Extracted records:

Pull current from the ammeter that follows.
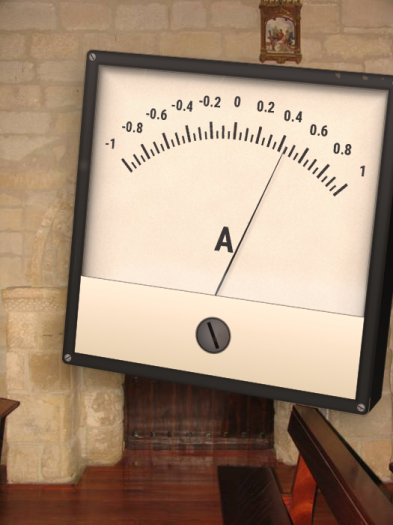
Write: 0.45 A
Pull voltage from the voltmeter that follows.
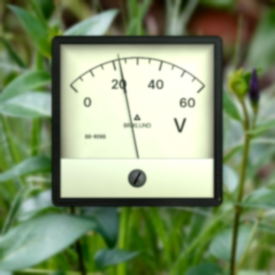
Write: 22.5 V
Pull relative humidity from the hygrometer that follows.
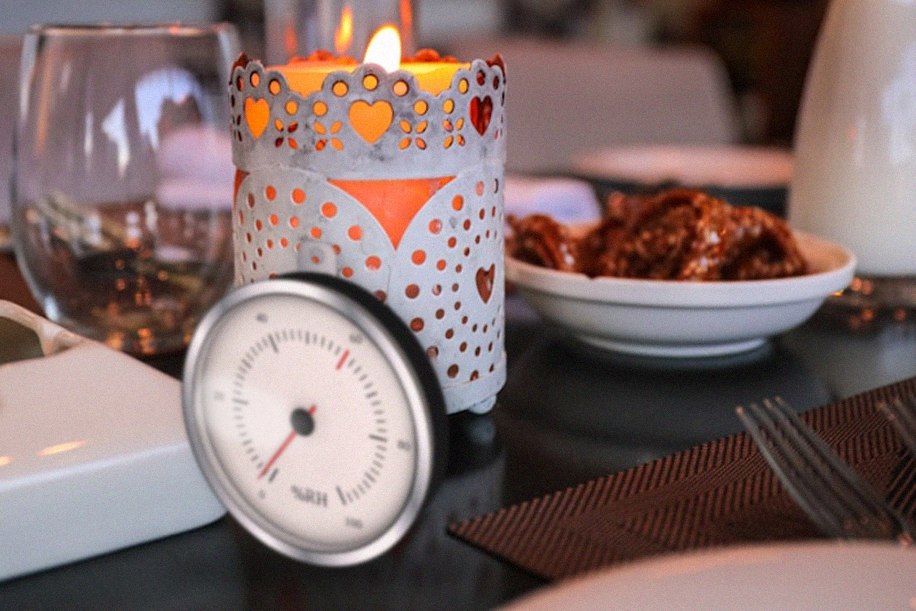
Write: 2 %
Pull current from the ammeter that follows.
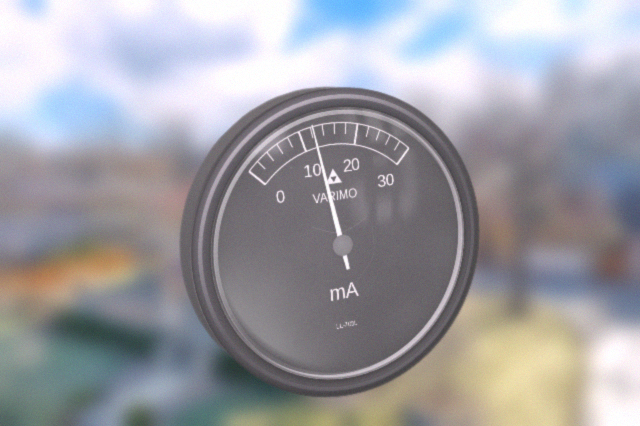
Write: 12 mA
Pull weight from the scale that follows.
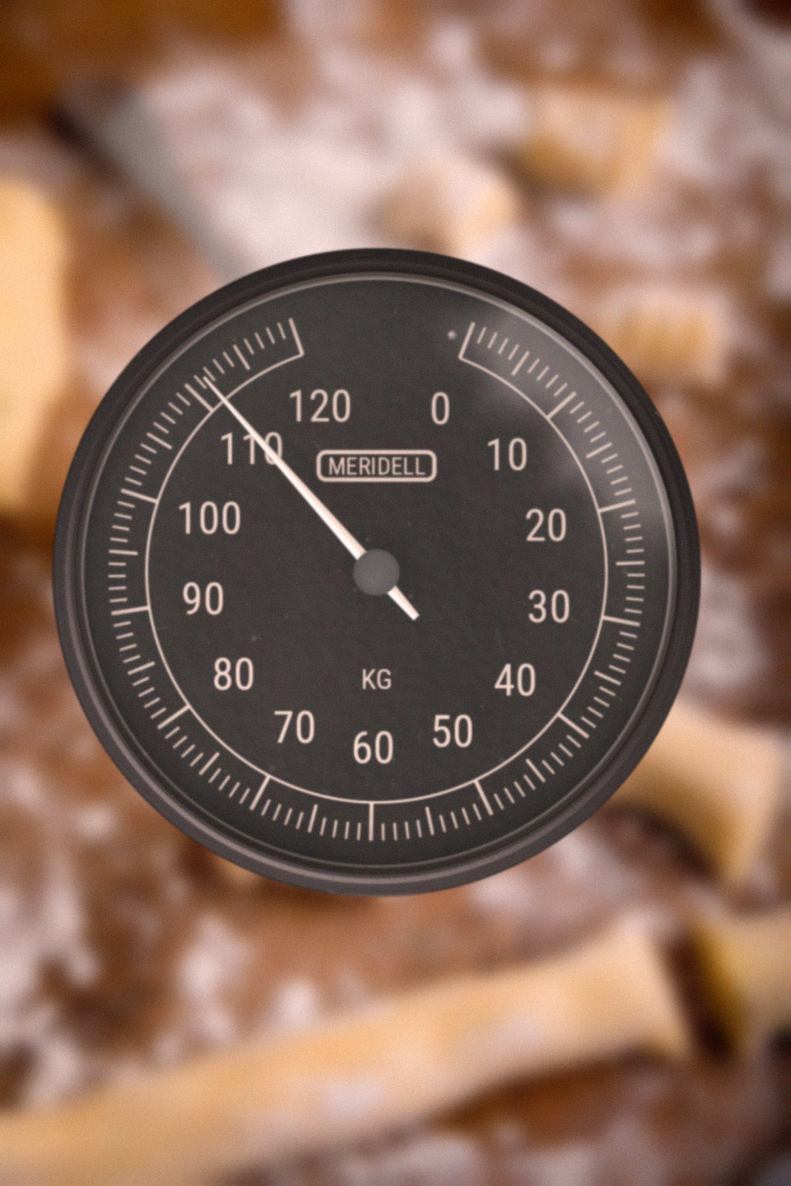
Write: 111.5 kg
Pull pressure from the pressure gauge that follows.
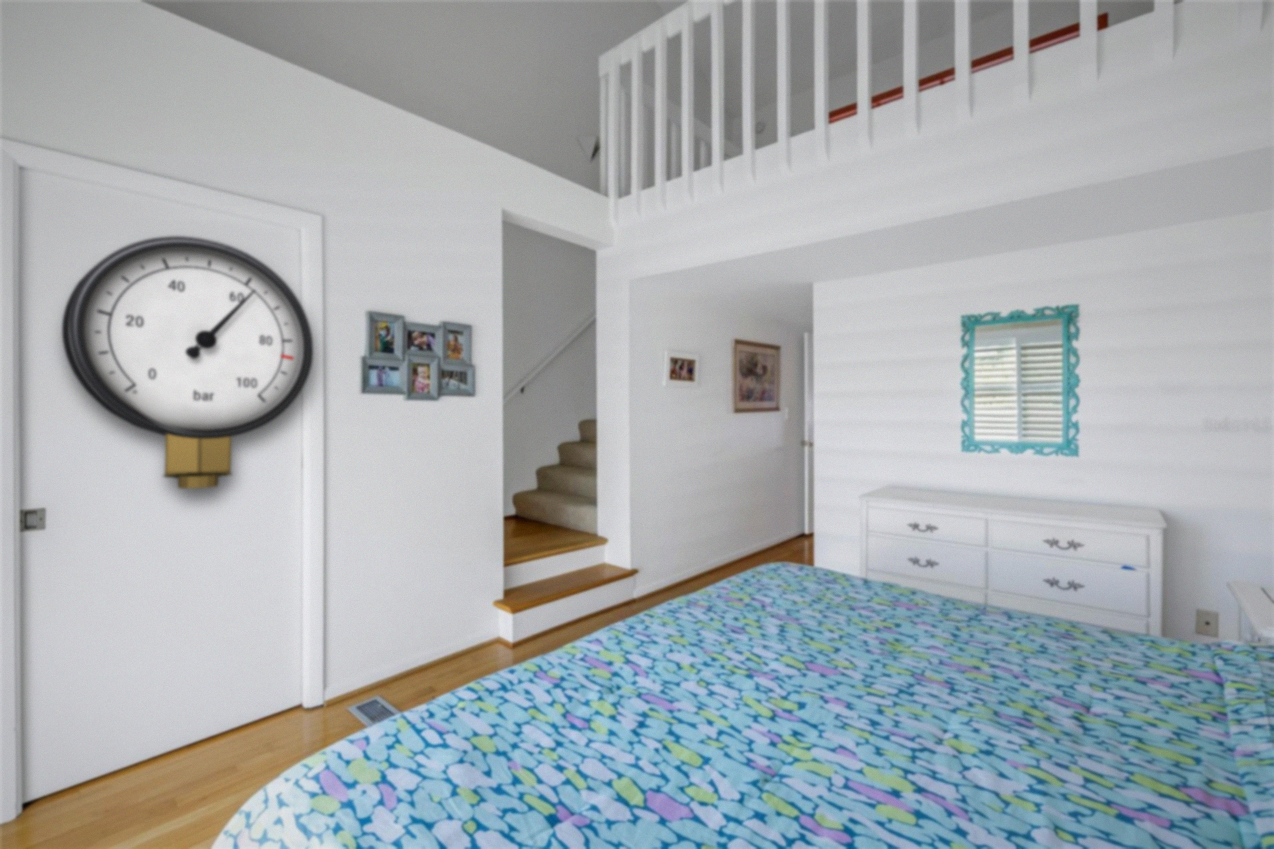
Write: 62.5 bar
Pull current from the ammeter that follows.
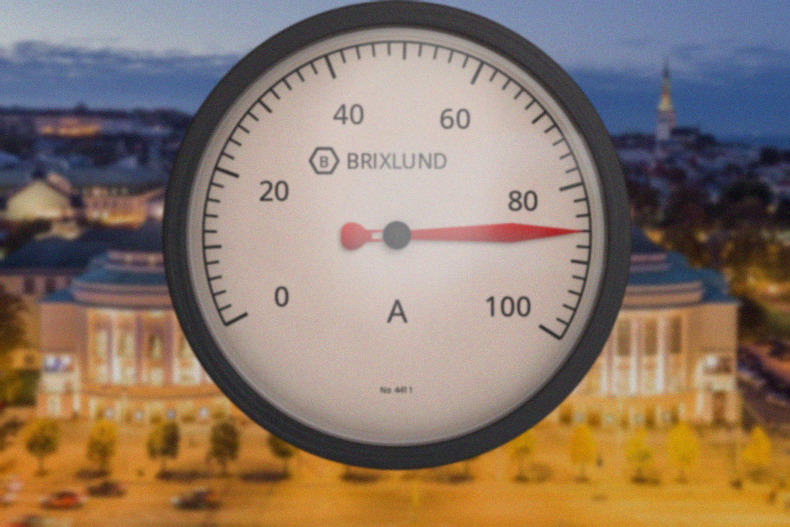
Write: 86 A
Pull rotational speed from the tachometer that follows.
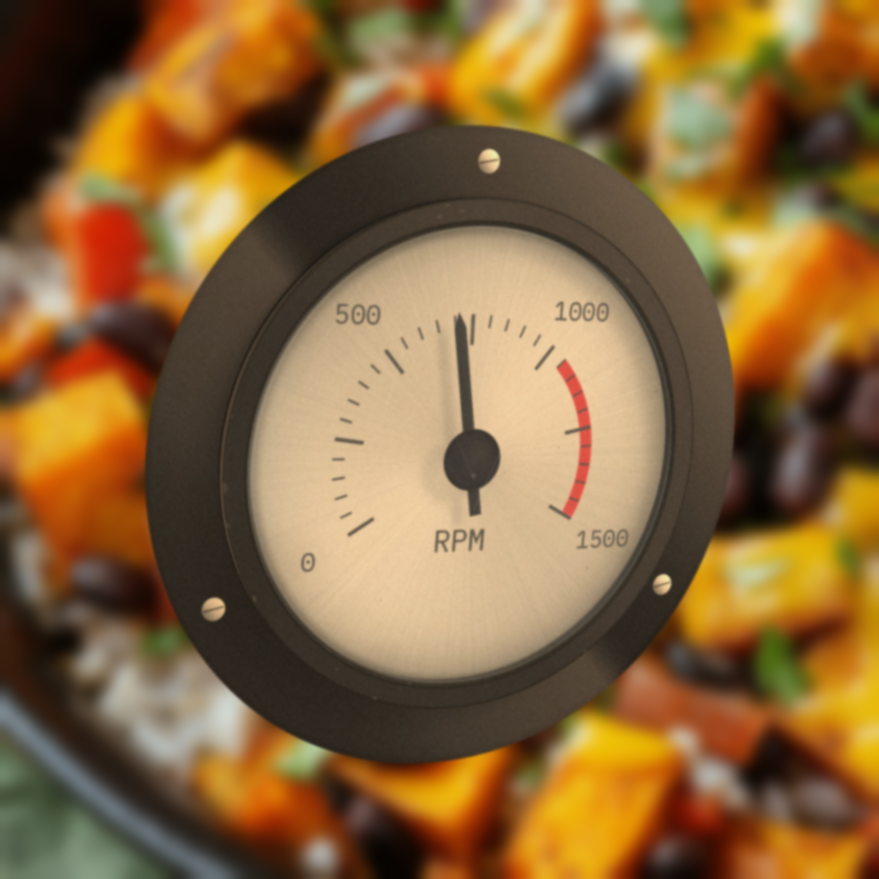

> _PROBLEM STATEMENT_
Reproduce the material above line for line, without any changes. Omit the pictures from your answer.

> _YOUR RESPONSE_
Pull current from the ammeter that follows.
Write: 0.45 A
Pull voltage from the voltmeter that follows.
Write: 22.5 V
Pull relative humidity from the hygrometer that follows.
Write: 2 %
Pull current from the ammeter that follows.
Write: 12 mA
Pull weight from the scale that follows.
Write: 111.5 kg
Pull pressure from the pressure gauge that follows.
Write: 62.5 bar
Pull current from the ammeter that follows.
Write: 86 A
Pull rotational speed from the tachometer that follows.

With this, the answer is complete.